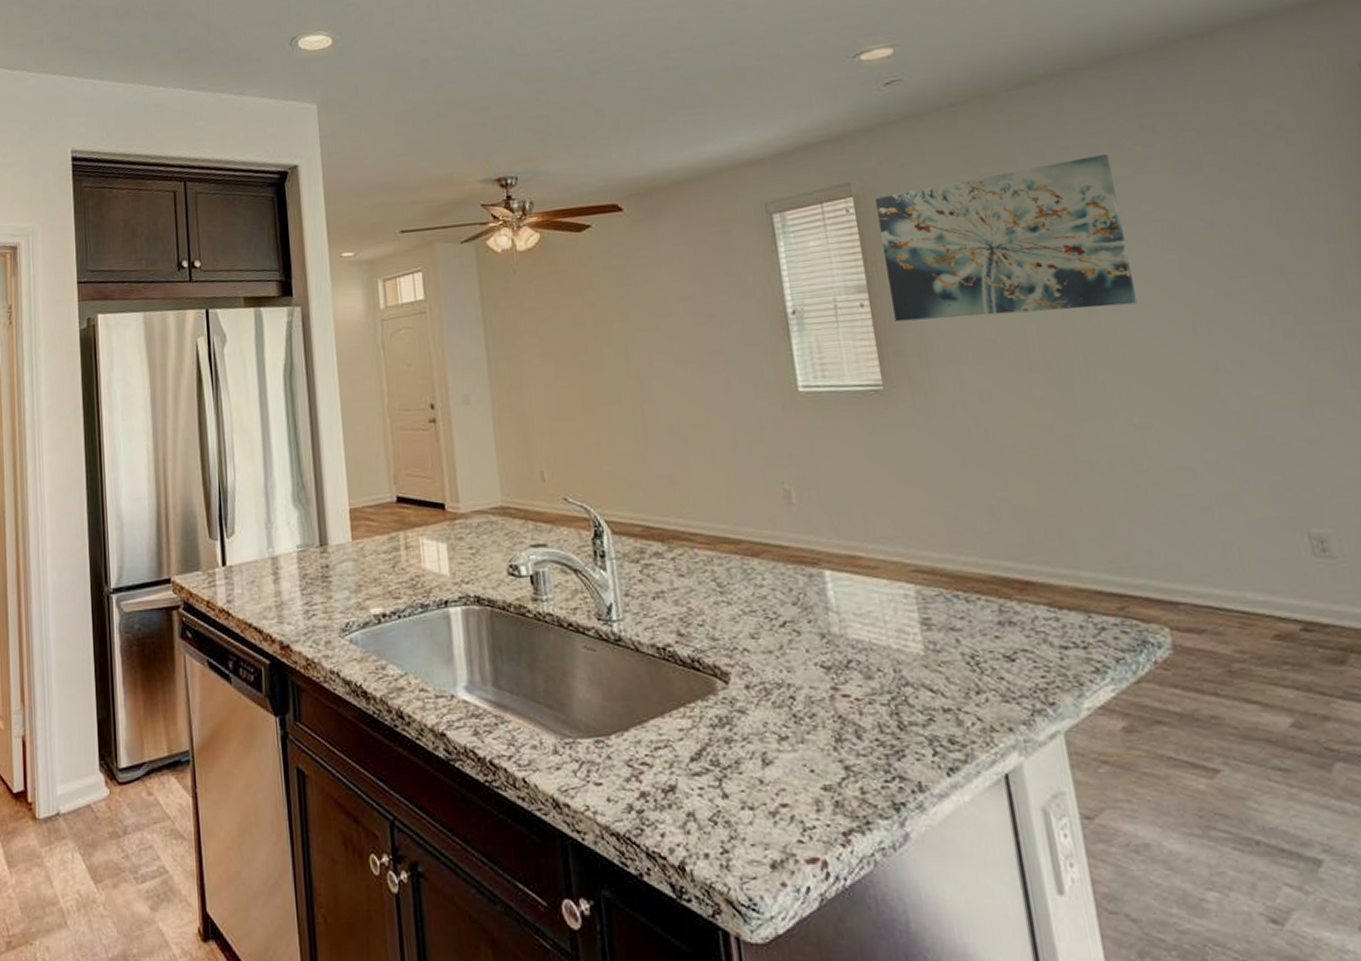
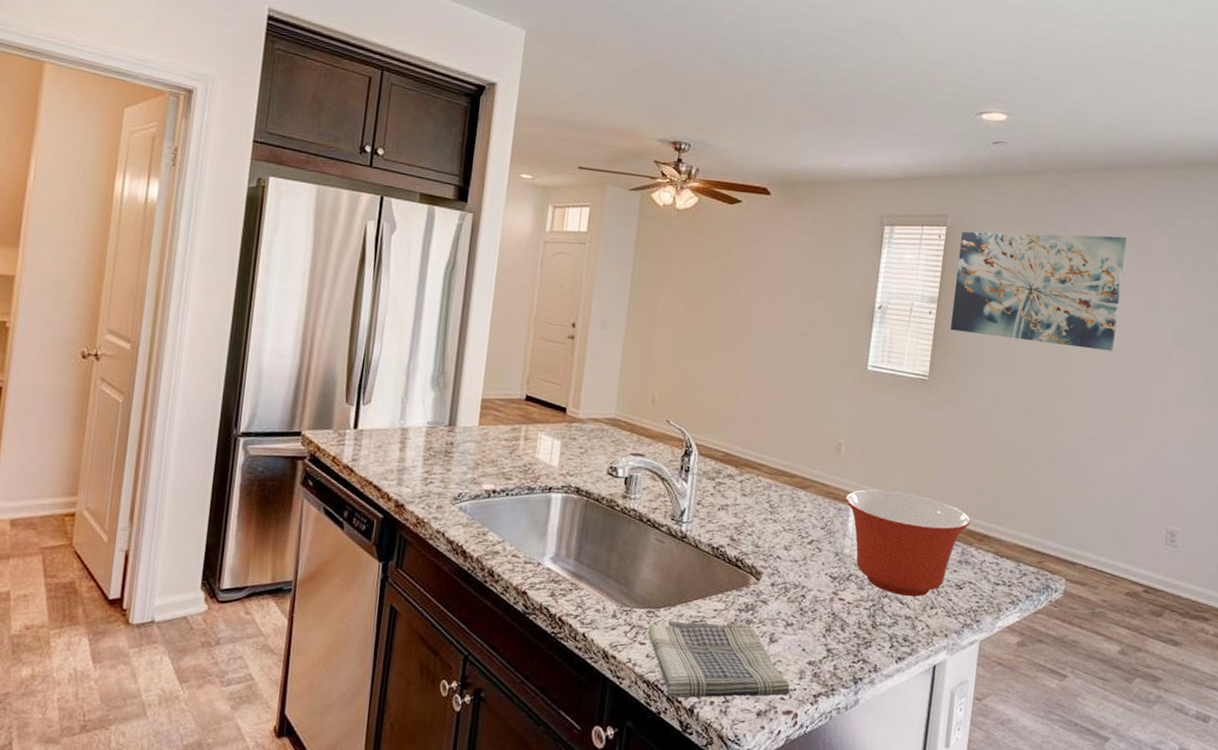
dish towel: none [601,744,809,853] -> present [648,620,790,699]
mixing bowl: none [815,540,1000,681] -> present [846,489,971,597]

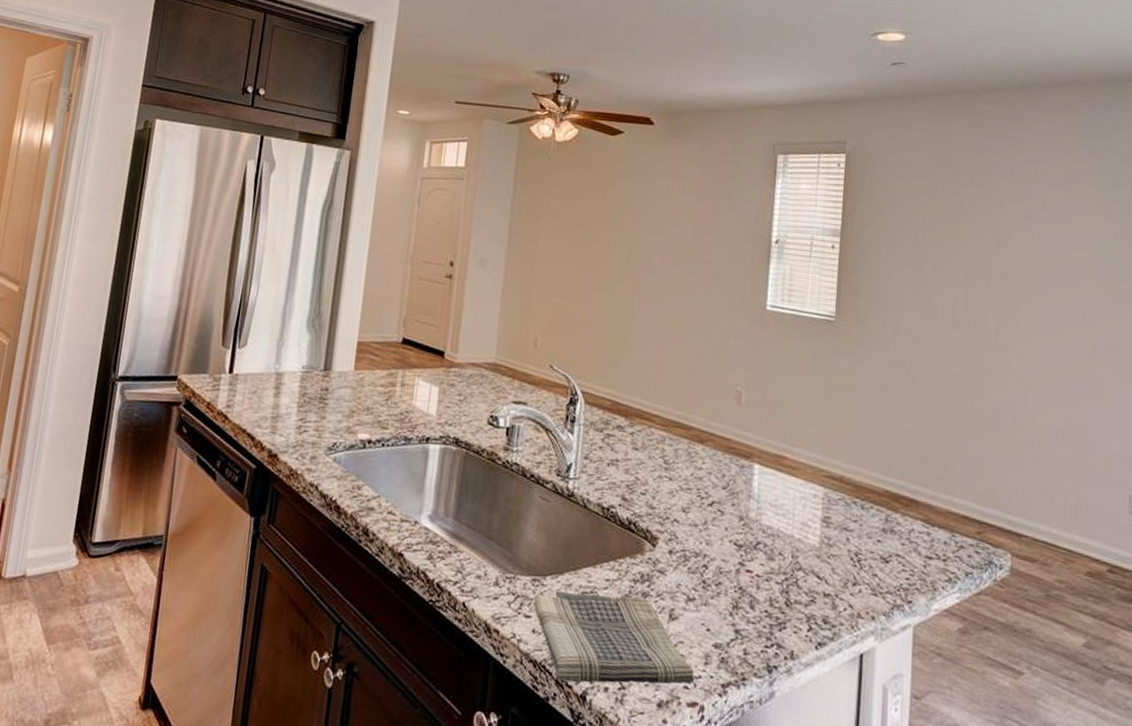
mixing bowl: present [846,489,971,597] -> none [749,444,894,571]
wall art: present [950,231,1127,352] -> none [857,158,1051,289]

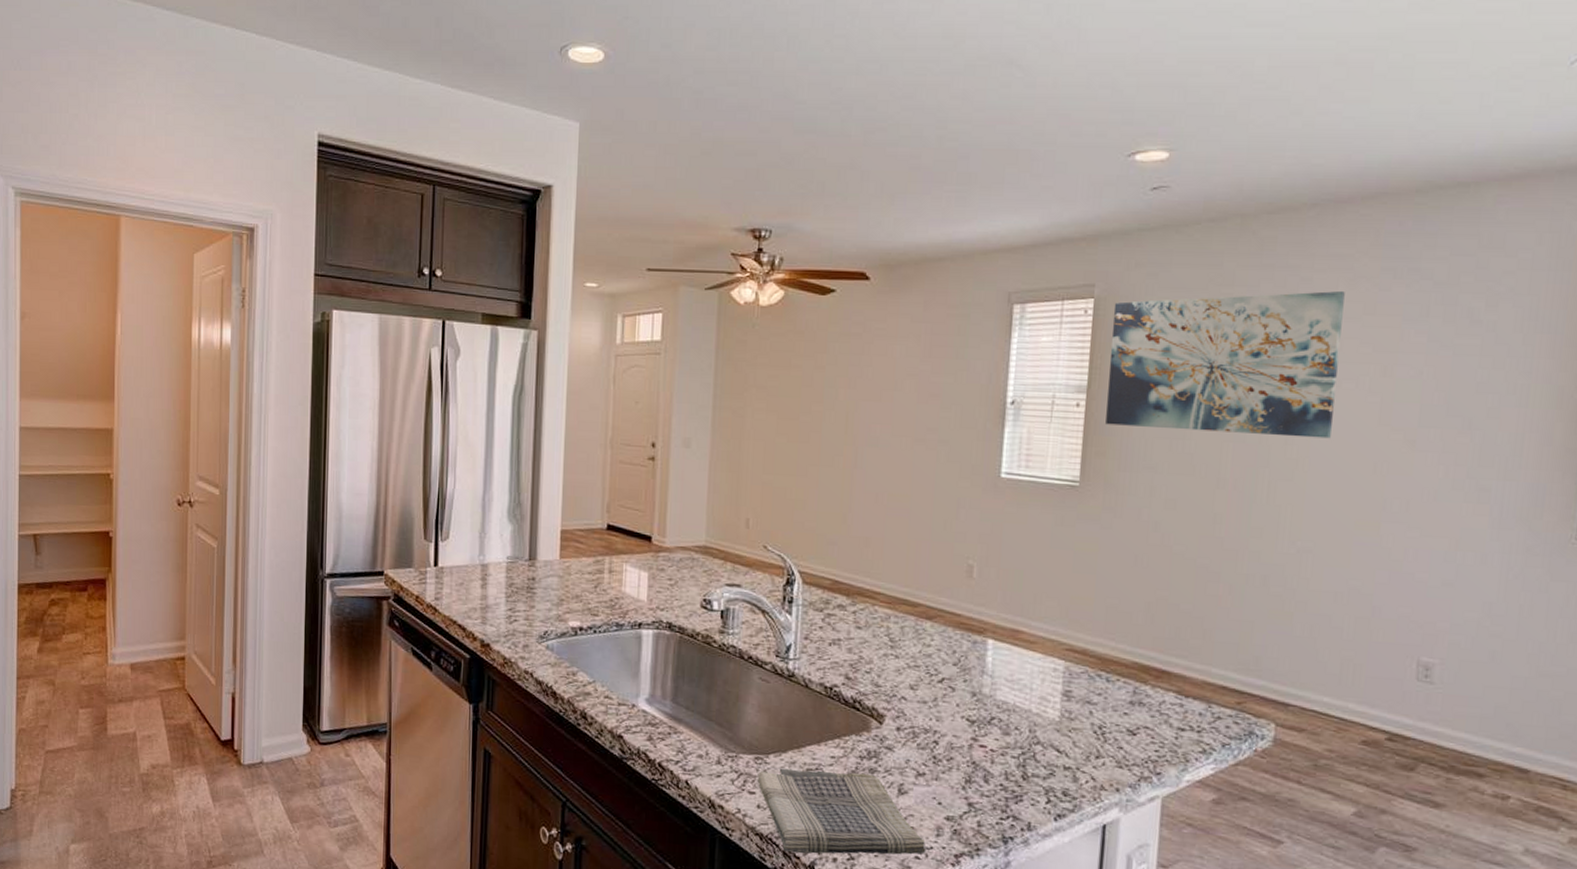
wall art: none [857,158,1051,289] -> present [1105,290,1345,439]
------------------------------------------------------------------------
**What to do:** Reproduce the listing exactly, images omitted.

**Solution to the exercise:**
dish towel: none [601,744,809,853] -> present [648,620,790,699]
mixing bowl: none [815,540,1000,681] -> present [846,489,971,597]

mixing bowl: present [846,489,971,597] -> none [749,444,894,571]
wall art: present [950,231,1127,352] -> none [857,158,1051,289]

wall art: none [857,158,1051,289] -> present [1105,290,1345,439]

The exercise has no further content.